Le Havre

COMIC DRAMA; 1hr 33min (French with subtitles)

STARRING: André Wilms, Kati Outinen, Jean-Pierre Darroussin, Blondin Miguel

La vie française: from left, Wilms and Miguel

With the collectedness of expertise, Finnish film-maker Aki Kaurismäki (The Man Without a Past ) outlines the daily routines of Le Havre shoeshine man Marcel Marx (Wilms). Marcel’s needs are humble: a lunchtime sandwich by the water and an aperitif (or two) before a dinner prepared by his caring wife, Arletty (Kaurismaki perennial Outinen), and he’s a happy man. But simplicity can be impermanent. For one thing, Arletty is hospitalised. And then there’s Idrissa (Miguel), a young African refugee who Marcel and select neighbours are shielding from the law (Billy Bob Thornton look-alike Darroussin is a police inspector who could be more simpatico than he appears).
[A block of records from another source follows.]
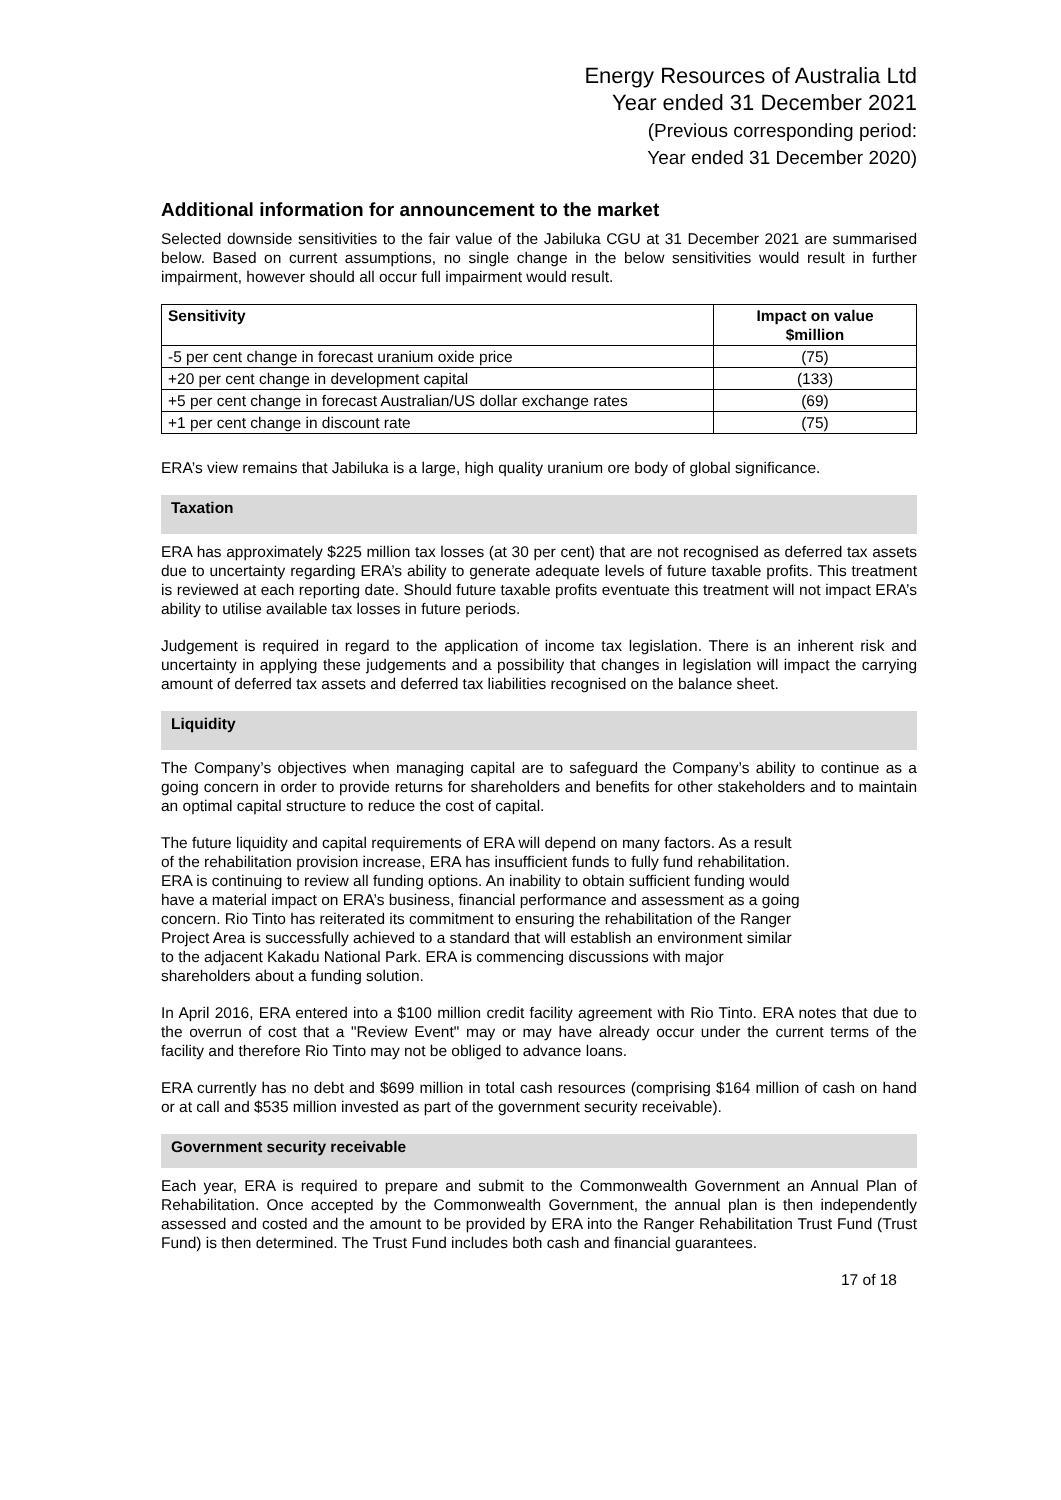Energy Resources of Australia Ltd
Year ended 31 December 2021
(Previous corresponding period:
Year ended 31 December 2020)
Additional information for announcement to the market
Selected downside sensitivities to the fair value of the Jabiluka CGU at 31 December 2021 are summarised below. Based on current assumptions, no single change in the below sensitivities would result in further impairment, however should all occur full impairment would result.
| Sensitivity | Impact on value $million |
| --- | --- |
| -5 per cent change in forecast uranium oxide price | (75) |
| +20 per cent change in development capital | (133) |
| +5 per cent change in forecast Australian/US dollar exchange rates | (69) |
| +1 per cent change in discount rate | (75) |
ERA’s view remains that Jabiluka is a large, high quality uranium ore body of global significance.
Taxation
ERA has approximately $225 million tax losses (at 30 per cent) that are not recognised as deferred tax assets due to uncertainty regarding ERA’s ability to generate adequate levels of future taxable profits. This treatment is reviewed at each reporting date. Should future taxable profits eventuate this treatment will not impact ERA’s ability to utilise available tax losses in future periods.
Judgement is required in regard to the application of income tax legislation. There is an inherent risk and uncertainty in applying these judgements and a possibility that changes in legislation will impact the carrying amount of deferred tax assets and deferred tax liabilities recognised on the balance sheet.
Liquidity
The Company’s objectives when managing capital are to safeguard the Company’s ability to continue as a going concern in order to provide returns for shareholders and benefits for other stakeholders and to maintain an optimal capital structure to reduce the cost of capital.
The future liquidity and capital requirements of ERA will depend on many factors. As a result
of the rehabilitation provision increase, ERA has insufficient funds to fully fund rehabilitation.
ERA is continuing to review all funding options. An inability to obtain sufficient funding would
have a material impact on ERA’s business, financial performance and assessment as a going
concern. Rio Tinto has reiterated its commitment to ensuring the rehabilitation of the Ranger
Project Area is successfully achieved to a standard that will establish an environment similar
to the adjacent Kakadu National Park. ERA is commencing discussions with major
shareholders about a funding solution.
In April 2016, ERA entered into a $100 million credit facility agreement with Rio Tinto. ERA notes that due to the overrun of cost that a "Review Event" may or may have already occur under the current terms of the facility and therefore Rio Tinto may not be obliged to advance loans.
ERA currently has no debt and $699 million in total cash resources (comprising $164 million of cash on hand or at call and $535 million invested as part of the government security receivable).
Government security receivable
Each year, ERA is required to prepare and submit to the Commonwealth Government an Annual Plan of Rehabilitation. Once accepted by the Commonwealth Government, the annual plan is then independently assessed and costed and the amount to be provided by ERA into the Ranger Rehabilitation Trust Fund (Trust Fund) is then determined. The Trust Fund includes both cash and financial guarantees.
17 of 18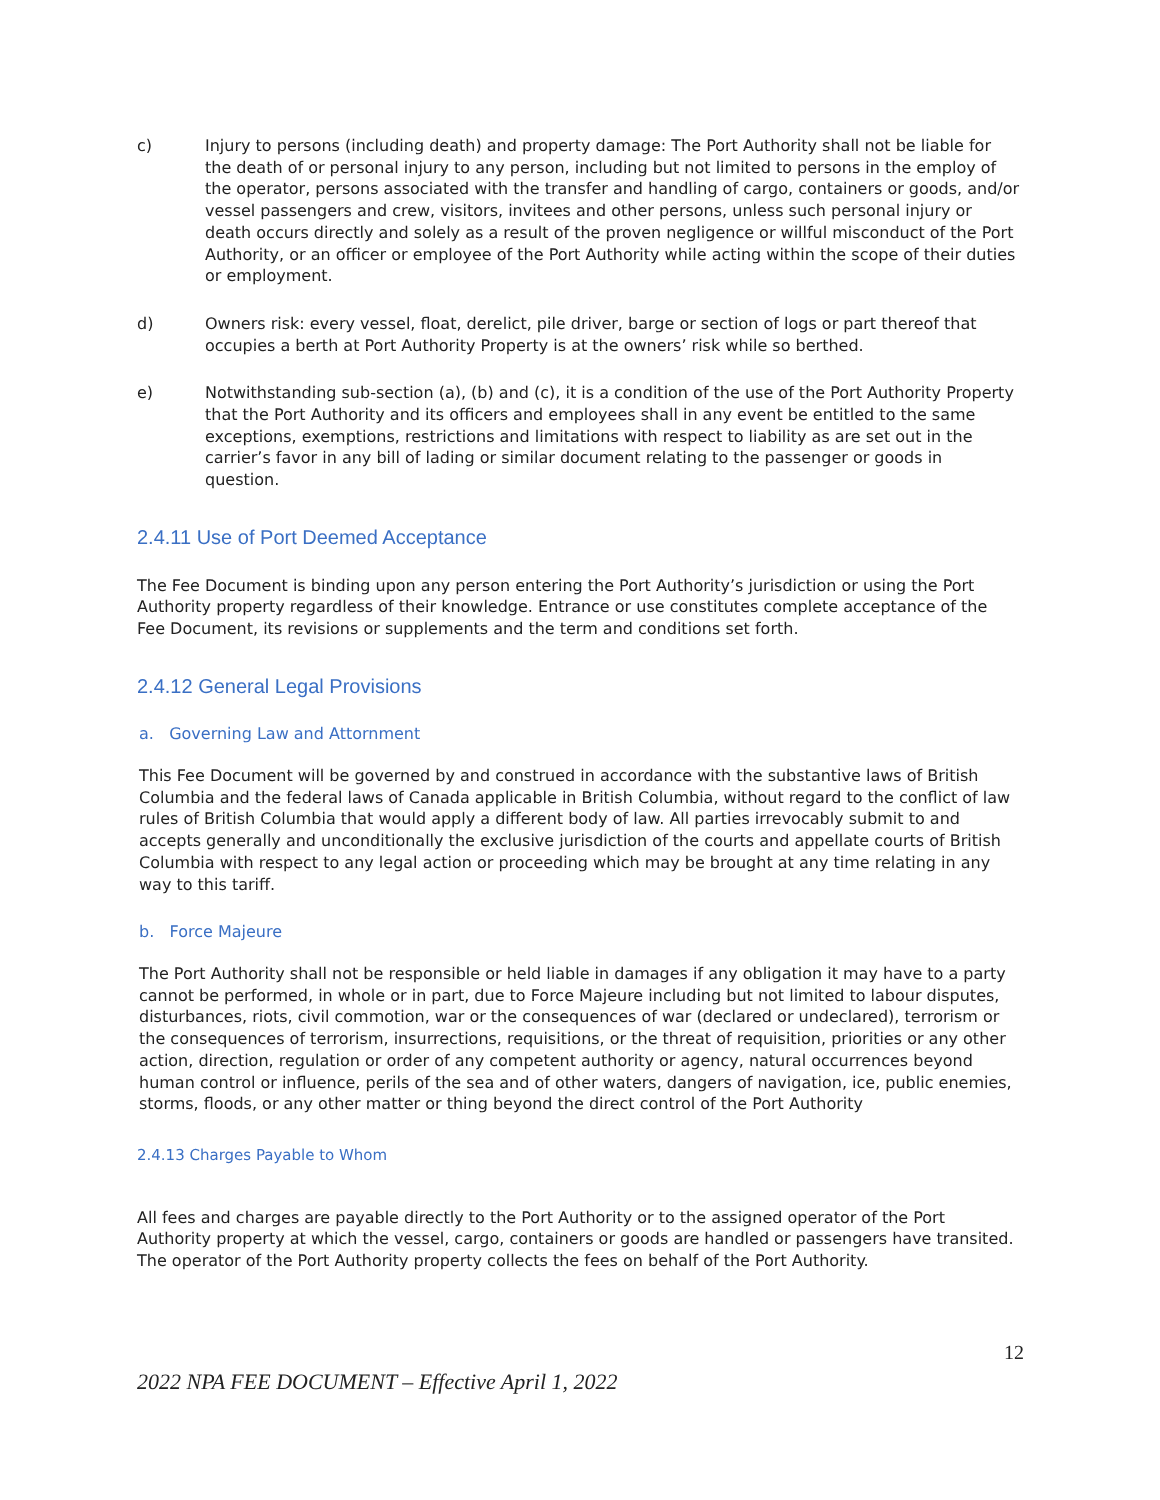c) Injury to persons (including death) and property damage: The Port Authority shall not be liable for the death of or personal injury to any person, including but not limited to persons in the employ of the operator, persons associated with the transfer and handling of cargo, containers or goods, and/or vessel passengers and crew, visitors, invitees and other persons, unless such personal injury or death occurs directly and solely as a result of the proven negligence or willful misconduct of the Port Authority, or an officer or employee of the Port Authority while acting within the scope of their duties or employment.
d) Owners risk: every vessel, float, derelict, pile driver, barge or section of logs or part thereof that occupies a berth at Port Authority Property is at the owners’ risk while so berthed.
e) Notwithstanding sub-section (a), (b) and (c), it is a condition of the use of the Port Authority Property that the Port Authority and its officers and employees shall in any event be entitled to the same exceptions, exemptions, restrictions and limitations with respect to liability as are set out in the carrier’s favor in any bill of lading or similar document relating to the passenger or goods in question.
2.4.11 Use of Port Deemed Acceptance
The Fee Document is binding upon any person entering the Port Authority’s jurisdiction or using the Port Authority property regardless of their knowledge. Entrance or use constitutes complete acceptance of the Fee Document, its revisions or supplements and the term and conditions set forth.
2.4.12 General Legal Provisions
a. Governing Law and Attornment
This Fee Document will be governed by and construed in accordance with the substantive laws of British Columbia and the federal laws of Canada applicable in British Columbia, without regard to the conflict of law rules of British Columbia that would apply a different body of law. All parties irrevocably submit to and accepts generally and unconditionally the exclusive jurisdiction of the courts and appellate courts of British Columbia with respect to any legal action or proceeding which may be brought at any time relating in any way to this tariff.
b. Force Majeure
The Port Authority shall not be responsible or held liable in damages if any obligation it may have to a party cannot be performed, in whole or in part, due to Force Majeure including but not limited to labour disputes, disturbances, riots, civil commotion, war or the consequences of war (declared or undeclared), terrorism or the consequences of terrorism, insurrections, requisitions, or the threat of requisition, priorities or any other action, direction, regulation or order of any competent authority or agency, natural occurrences beyond human control or influence, perils of the sea and of other waters, dangers of navigation, ice, public enemies, storms, floods, or any other matter or thing beyond the direct control of the Port Authority
2.4.13 Charges Payable to Whom
All fees and charges are payable directly to the Port Authority or to the assigned operator of the Port Authority property at which the vessel, cargo, containers or goods are handled or passengers have transited. The operator of the Port Authority property collects the fees on behalf of the Port Authority.
12
2022 NPA FEE DOCUMENT – Effective April 1, 2022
With Kaurismäki, each performance has the deliberate economy of grace. Contemplation is his art form, whether it be Marcel’s sombre face as he sits on a bus, the light cast by a streetlamp, the symmetry of a shot or Arletty’s resignation to pain. (“Not in my neighbourhood,” she says when a doctor assures her that miracles do happen.) Le Havre covers the vast thematic expanse of love, forbearance, generosity, courage and sacrifice with such ease of motion it scarcely seems to be moving at all.